■ **PASSAGE SHOWN**
= = =
One of the nice things about the internet is that Phi Beta Kappa from an ivy league university doesn't mean shit here. People will still call you an idiot. Everybody needs to be called an idiot from time to time. I'll bet when Einstein left the milk out overnight because he was too busy figuring out how the universe worked to be bothered to put it back in the fridge his housekeeper was like "What's wrong with you, IDIOT? Time may be relative to velocity but this milk was just standing there for hours! Shouldn't you know that under those conditions it will go bad quickly?"
I have resolved to watch Adaptation again this weekend. That movie not only has brilliant dialogue, a perfect image of the creative process, but extreme awkwardness around women. It's a trifecta. Charlie Kaufman must be swarming in poontang right now, and it's bound to affect his writing sooner or later. Success really does have a way of bringing a writer low. That's why so many of the great ones were unrecognized in their own time, in my opinion. Once you're John Grisham (not that he's a great writer, he's just recognized in his own time) what impetus is there to push the art?
"Well, I could sit down in front of the computer for 12 hours and try to hammer out a few pages or I could cut and paste a plot from an old episode of the $6 million man and then drive my Ferrari into the city to score some blow and sleep with a dozen blonde 20 year old John Grisham fans who have shaved pussies."
I wonder if when John Grisham's little angel and devil pop up on his shoulders to argue over something they speak in terms as inane as the lawyers in his books. Does he accede to the wishes of one just to get them to shut up? Meanwhile does Robin Williams get little angel/demon pairs that go off on cocaine fueled riffs? How could he ever make up his mind under those conditions. "Ehh, I still can't decide. Go back over the part about what if George Bush were commisioner of baseball please..."
Okay so I actually just started watching Adaptation. I left the keyboard and went into the other room. Now it's paused and I'm back because I wanted to write up my thoughts so far. This is, I believe, the fourth time I've seen the film. Other people can watch films over and over but not me. I get bored, I get tired, I don't like it. This movie that's not the case with. I cherish each viewing. I get excited, leap up, clap. I want to hug it, the movie in the abstract not the characters, just the piece of art.
God it's SO fucking brilliant. Well it's brilliant, and it's me. That initial monologue where Kaufman is talking about all the neurotic shit that goes through his head, that's me! Hell that's my journal. And then the meeting with the executive where he sweats like he's in a Turkish steam room while she tells him how brilliant he is.
God I love this movie. The only thing I don't like about it is the Meryl Streep/Chris Cooper scenes, not because they aren't brilliant but because I am so enthralled in Charlie's story that they seem sort of extraneous.
= = =
■ **EXERCISE SET**
[A] In the post about the film Adaptation, change "dialogue" to "conversation" and give the words from "I have resolved" to "push the art?" again.
[B] Write what comes next in the post about the film Adaptation, picking up after its final sentence.

■ **RAW RECORDS**
= = =
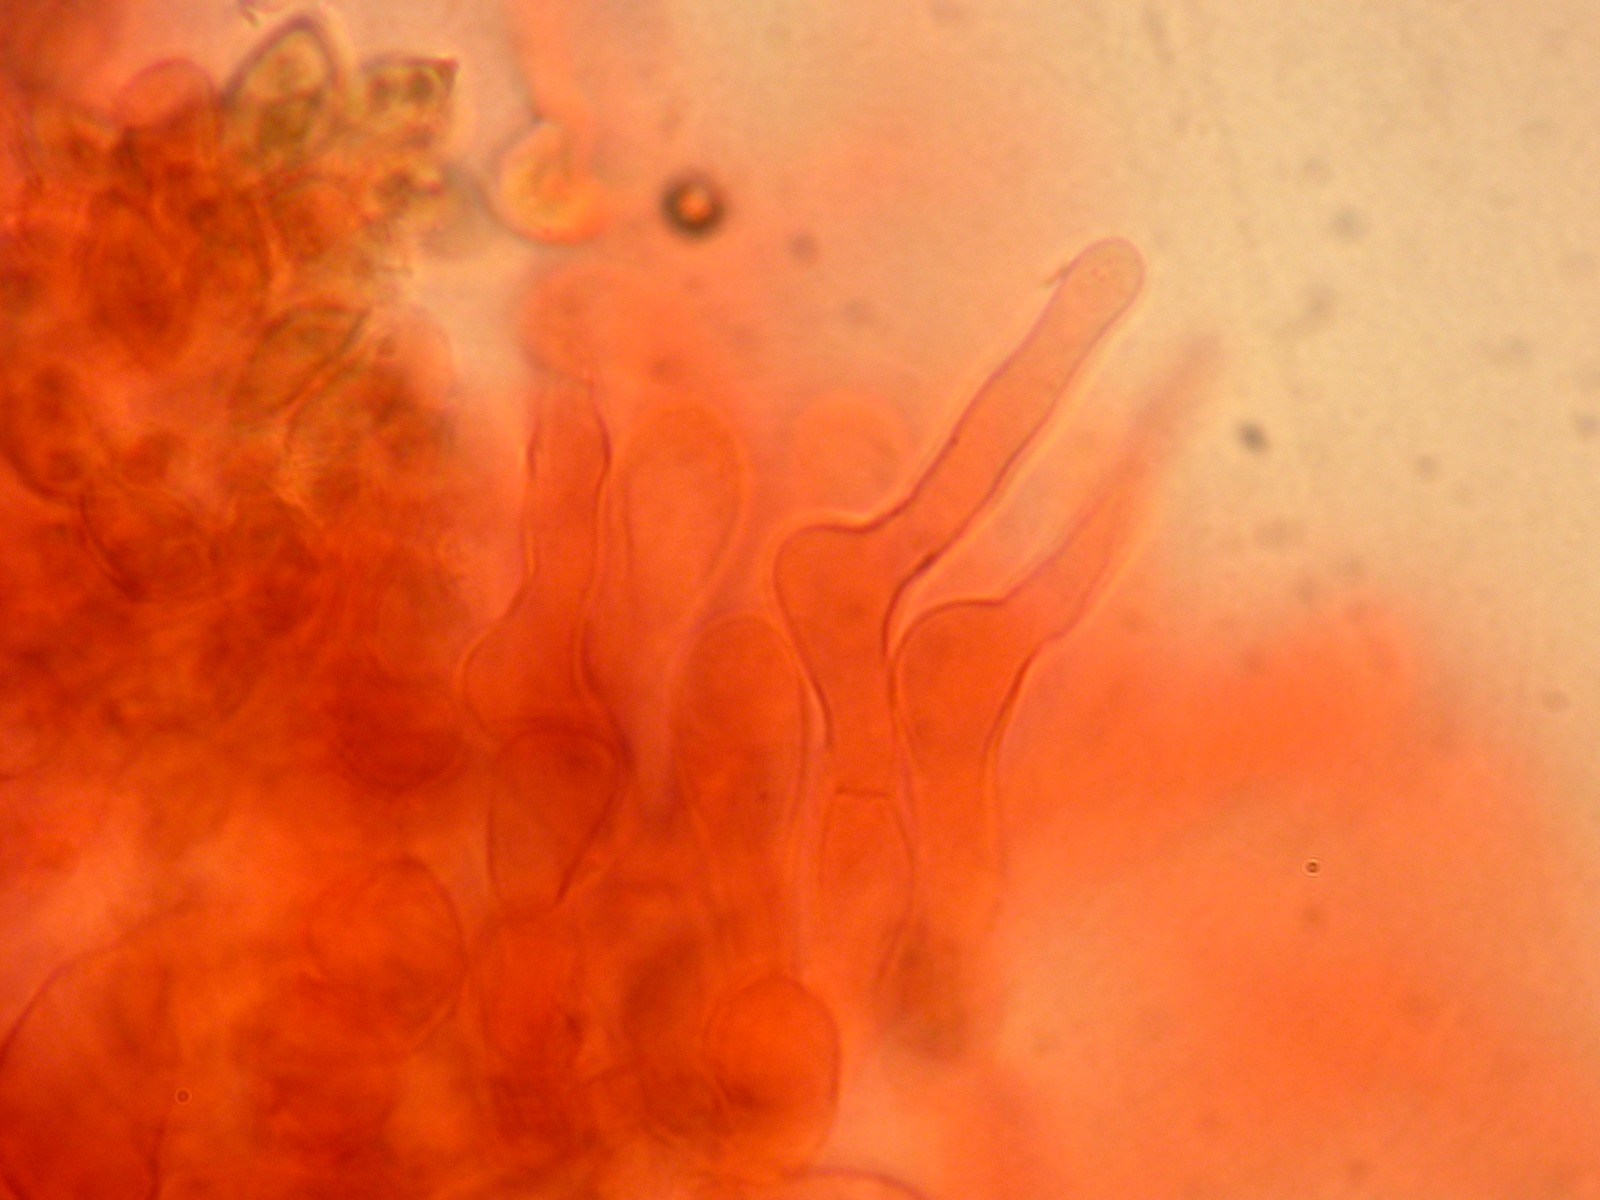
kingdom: Fungi
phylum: Basidiomycota
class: Agaricomycetes
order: Agaricales
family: Hymenogastraceae
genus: Galerina
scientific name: Galerina hypnorum
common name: mos-hjelmhat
= = =
■ **EXPECTED ANSWERS**
[A]
I have resolved to watch Adaptation again this weekend. That movie not only has brilliant conversation, a perfect image of the creative process, but extreme awkwardness around women. It's a trifecta. Charlie Kaufman must be swarming in poontang right now, and it's bound to affect his writing sooner or later. Success really does have a way of bringing a writer low. That's why so many of the great ones were unrecognized in their own time, in my opinion. Once you're John Grisham (not that he's a great writer, he's just recognized in his own time) what impetus is there to push the art?

[B]
A lot of people have movies that they can watch over and over and still love. That doesn't happen often for me. This is such a film. I want to be Charlie Kaufman, well not in a creepy "Neurotic white Jewmale" way, but I want to translate self-loathing into glorious art with the same transcendant skill. I secretly harbor the belief that I might be able to as well. I mean not now, I'm young and so unpolished that my diamonds look like quartz, but eventually. Years down the road. With constant practise.
I wrote earlier that I thought Charlie Kaufman would lose his edge with the onslaught of pussy he's sure to recieve from his success. I didn't really mean that. He's too neurotic to let that go to his head. Too self aware to trade in art for artifice just because he doesn't HAVE to be brilliant anymore for a shot at youthfull breasts and soft white thighs.
I'm sure he could shed being lovelorn and still build cathedrals from his words.
On the other hand, that moment in Adaptation when Nick Cage's Kaufman transfers from watching the orchids to watching the women. It's so hauntingly true and powerful. Even a master only gets 3-4 of those moments in his whole body of work, if he's extremely lucky.
Of course film is not just about the screenwriter. Spike Jonze is full of talent too. The way he disassociates Nick Cage from his stardom by having him blown off by the actors in Malkovich. I mean John Cusak, Catherine Keener, they're known. Nick Cage is a $20 million a movie star. Yet when they look down on him, they don't return his wave, and he slouches and tries to blend into the wall. You forget its Nick Cage and you feel sorry for him. That's acting, sure, brilliant acting. It's also incredibly slick direction. So slick you don't even feel it. Spike Jonze just picked your psychic pocket and all you felt was the brush of his sleeve against your lapel on a crowded street. Didn't even register it but WHOOSH, Cage is permanently gone and Kaufman's left up there naked on the screen inhabiting his body.
Not that Cage was ever necessarily there to begin with, but certainly if he wasn't there then you were made aware of it in his introduction. By directly contrasting him with John Malkovich, only letting Malkovich be himself and focing Cage to be Kaufman, Jonze is not letting you ignore his celebrity. Whether you want to see it or not you have to DEAL with it on some level.
I think I may be able to write better once I no longer have this school shit hanging over my head. The problem with most of these assignments is that they involve ass-loads of writing, but not the sort of writing I need to be doing. Then I feel guilty when I'm doing my writing because I have other stuff I should be doing. Damn you Super Ego, my bullets of logic bounce off your emotionally stunted chest.
Maybe I should get out of the city to write, too. LA is a city people can write in because it's not a real city. People write in New York too, all the time, but in walk up apartments with character or old warehouses in Brooklyn. Maybe this is just the wrong environment.
Watching Charlie's pages covered in red ink is inspiring. He can fuck up three or eight attempts to start a single scene too. His genius does not come from instant perfection.
God I need to remember that.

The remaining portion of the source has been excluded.